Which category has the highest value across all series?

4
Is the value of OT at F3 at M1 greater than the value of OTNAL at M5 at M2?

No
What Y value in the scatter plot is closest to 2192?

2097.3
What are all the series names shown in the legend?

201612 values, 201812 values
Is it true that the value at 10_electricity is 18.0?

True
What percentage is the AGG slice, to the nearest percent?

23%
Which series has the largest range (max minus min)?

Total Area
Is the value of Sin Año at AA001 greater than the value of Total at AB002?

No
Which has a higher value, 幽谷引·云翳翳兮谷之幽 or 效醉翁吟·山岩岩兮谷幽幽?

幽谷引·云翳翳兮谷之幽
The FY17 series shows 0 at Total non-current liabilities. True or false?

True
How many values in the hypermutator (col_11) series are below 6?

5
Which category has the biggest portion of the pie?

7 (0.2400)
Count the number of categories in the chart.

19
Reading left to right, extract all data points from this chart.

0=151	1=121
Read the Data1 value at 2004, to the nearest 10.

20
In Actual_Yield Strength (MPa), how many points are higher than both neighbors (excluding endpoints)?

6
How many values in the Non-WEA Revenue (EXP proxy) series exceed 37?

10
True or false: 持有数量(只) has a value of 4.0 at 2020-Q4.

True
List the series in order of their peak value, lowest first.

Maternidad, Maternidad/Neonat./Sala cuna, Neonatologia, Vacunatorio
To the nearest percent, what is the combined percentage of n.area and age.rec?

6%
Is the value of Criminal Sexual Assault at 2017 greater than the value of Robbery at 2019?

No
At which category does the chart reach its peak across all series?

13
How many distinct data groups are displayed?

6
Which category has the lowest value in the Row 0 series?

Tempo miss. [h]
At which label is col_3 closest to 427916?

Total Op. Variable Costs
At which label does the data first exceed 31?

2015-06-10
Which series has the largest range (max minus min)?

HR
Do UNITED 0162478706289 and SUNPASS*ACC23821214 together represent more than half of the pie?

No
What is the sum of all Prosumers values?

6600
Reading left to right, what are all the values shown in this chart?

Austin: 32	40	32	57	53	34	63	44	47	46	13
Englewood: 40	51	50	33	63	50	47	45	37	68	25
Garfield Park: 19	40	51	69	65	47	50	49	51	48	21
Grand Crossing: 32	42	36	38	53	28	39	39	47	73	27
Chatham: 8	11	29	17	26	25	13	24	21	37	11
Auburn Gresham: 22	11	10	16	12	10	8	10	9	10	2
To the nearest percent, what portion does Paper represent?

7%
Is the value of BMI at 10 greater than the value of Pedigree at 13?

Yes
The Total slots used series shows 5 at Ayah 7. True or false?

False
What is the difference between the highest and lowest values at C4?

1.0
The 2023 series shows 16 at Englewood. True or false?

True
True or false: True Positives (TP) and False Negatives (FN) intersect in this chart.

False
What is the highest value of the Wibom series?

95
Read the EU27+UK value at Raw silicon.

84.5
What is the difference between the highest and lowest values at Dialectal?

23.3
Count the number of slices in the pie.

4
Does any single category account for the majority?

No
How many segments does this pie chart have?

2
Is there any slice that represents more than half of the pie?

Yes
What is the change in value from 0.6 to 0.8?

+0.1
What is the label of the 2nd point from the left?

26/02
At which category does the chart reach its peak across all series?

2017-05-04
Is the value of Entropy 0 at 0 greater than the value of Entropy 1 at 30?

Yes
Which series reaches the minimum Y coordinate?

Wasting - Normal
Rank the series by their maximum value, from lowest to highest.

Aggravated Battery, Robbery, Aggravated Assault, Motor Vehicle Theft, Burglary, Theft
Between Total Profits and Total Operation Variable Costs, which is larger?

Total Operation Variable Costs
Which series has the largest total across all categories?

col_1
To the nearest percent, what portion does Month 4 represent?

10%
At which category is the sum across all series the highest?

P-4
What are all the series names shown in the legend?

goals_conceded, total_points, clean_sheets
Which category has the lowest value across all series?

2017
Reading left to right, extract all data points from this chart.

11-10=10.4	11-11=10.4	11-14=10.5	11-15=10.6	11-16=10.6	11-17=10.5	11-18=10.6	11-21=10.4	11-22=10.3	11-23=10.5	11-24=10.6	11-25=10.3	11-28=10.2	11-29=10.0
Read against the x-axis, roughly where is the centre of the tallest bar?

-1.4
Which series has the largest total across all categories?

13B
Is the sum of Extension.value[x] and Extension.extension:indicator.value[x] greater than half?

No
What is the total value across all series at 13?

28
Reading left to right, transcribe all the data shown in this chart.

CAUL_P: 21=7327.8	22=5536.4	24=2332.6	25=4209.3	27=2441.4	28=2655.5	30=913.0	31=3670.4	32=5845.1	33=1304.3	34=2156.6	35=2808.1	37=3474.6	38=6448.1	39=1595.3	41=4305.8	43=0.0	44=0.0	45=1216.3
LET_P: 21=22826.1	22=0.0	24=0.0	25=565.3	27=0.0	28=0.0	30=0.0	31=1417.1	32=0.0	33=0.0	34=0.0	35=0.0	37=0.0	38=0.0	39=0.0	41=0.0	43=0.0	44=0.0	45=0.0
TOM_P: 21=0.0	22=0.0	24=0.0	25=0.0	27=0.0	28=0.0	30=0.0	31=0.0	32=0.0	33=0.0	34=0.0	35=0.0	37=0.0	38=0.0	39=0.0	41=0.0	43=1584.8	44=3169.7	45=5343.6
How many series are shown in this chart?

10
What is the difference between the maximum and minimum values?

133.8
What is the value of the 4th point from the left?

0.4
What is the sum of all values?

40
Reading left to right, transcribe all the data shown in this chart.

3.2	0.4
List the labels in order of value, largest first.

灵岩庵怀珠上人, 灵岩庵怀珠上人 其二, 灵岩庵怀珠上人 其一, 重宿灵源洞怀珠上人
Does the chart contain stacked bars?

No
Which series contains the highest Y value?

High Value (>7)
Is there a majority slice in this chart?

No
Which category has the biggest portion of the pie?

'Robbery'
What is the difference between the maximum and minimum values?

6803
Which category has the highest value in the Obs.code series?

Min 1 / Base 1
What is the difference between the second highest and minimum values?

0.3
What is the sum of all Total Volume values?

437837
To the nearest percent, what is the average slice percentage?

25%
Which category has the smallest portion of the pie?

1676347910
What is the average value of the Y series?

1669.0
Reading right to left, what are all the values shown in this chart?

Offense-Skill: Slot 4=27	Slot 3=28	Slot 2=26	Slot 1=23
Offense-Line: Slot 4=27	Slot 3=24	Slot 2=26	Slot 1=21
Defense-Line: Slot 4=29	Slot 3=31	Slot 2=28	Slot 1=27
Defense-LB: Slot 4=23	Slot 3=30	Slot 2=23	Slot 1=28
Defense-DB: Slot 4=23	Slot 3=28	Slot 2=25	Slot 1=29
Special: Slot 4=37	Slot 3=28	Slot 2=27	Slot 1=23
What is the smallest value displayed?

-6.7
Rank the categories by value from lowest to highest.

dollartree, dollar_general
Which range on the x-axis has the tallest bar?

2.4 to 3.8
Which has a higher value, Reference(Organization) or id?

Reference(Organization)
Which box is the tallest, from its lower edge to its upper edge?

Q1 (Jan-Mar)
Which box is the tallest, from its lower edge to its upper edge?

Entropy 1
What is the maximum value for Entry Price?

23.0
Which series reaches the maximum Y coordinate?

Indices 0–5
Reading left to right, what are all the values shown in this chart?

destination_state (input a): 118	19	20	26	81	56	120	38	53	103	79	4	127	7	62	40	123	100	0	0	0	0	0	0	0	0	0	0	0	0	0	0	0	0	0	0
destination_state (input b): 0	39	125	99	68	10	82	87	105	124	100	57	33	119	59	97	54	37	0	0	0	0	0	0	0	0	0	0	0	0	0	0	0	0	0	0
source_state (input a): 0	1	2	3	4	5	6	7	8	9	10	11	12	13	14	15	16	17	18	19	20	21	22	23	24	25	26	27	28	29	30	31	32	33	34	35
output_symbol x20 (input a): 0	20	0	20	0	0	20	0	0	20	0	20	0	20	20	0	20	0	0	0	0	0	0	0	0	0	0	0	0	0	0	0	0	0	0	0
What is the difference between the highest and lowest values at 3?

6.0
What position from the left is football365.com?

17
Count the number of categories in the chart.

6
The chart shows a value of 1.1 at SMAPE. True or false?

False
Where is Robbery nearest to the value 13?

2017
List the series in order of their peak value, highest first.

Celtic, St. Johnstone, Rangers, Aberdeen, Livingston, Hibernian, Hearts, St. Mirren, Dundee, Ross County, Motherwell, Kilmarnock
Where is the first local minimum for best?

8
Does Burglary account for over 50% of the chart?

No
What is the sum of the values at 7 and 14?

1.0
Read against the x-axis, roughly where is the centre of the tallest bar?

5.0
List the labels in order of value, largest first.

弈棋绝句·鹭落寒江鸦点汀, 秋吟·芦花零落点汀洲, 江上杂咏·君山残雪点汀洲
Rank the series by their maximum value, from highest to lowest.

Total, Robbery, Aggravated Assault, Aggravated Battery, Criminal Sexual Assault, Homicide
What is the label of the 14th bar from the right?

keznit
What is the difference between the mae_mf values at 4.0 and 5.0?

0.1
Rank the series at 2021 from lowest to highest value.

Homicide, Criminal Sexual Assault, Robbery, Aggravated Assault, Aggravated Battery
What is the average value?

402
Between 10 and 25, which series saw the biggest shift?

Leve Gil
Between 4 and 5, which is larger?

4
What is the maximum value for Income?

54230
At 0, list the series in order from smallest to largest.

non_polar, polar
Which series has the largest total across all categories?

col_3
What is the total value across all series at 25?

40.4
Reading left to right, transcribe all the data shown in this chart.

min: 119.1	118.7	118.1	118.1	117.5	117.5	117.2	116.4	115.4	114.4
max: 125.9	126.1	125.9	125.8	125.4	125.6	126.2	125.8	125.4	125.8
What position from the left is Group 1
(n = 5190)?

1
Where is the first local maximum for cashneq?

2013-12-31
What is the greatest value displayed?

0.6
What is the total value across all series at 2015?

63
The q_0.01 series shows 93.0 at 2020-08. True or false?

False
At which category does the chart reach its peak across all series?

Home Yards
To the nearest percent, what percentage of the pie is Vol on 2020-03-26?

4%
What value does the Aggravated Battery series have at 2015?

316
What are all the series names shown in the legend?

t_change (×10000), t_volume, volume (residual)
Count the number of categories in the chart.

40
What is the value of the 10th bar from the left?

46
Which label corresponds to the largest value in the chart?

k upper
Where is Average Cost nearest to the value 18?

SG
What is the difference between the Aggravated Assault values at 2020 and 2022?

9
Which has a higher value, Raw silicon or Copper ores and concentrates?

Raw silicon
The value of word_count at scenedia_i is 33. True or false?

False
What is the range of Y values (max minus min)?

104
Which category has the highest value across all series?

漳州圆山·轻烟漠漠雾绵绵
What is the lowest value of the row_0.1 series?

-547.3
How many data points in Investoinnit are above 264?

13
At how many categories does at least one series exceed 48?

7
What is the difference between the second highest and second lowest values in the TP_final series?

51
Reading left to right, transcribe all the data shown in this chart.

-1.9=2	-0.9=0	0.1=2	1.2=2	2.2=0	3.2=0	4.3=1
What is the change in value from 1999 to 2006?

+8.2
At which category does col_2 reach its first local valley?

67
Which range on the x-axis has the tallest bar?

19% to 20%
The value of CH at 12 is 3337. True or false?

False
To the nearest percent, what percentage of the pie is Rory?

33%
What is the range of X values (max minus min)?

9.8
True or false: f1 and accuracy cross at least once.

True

• [Task statement]:
Update the records starting at the beginning and ending at the line that contains "The FY17 series" by replacing "category" with "group". Give those lines again with everything else unchanged.

• [Answer to this exercise]:
Which group has the highest value across all series?

4
Is the value of OT at F3 at M1 greater than the value of OTNAL at M5 at M2?

No
What Y value in the scatter plot is closest to 2192?

2097.3
What are all the series names shown in the legend?

201612 values, 201812 values
Is it true that the value at 10_electricity is 18.0?

True
What percentage is the AGG slice, to the nearest percent?

23%
Which series has the largest range (max minus min)?

Total Area
Is the value of Sin Año at AA001 greater than the value of Total at AB002?

No
Which has a higher value, 幽谷引·云翳翳兮谷之幽 or 效醉翁吟·山岩岩兮谷幽幽?

幽谷引·云翳翳兮谷之幽
The FY17 series shows 0 at Total non-current liabilities. True or false?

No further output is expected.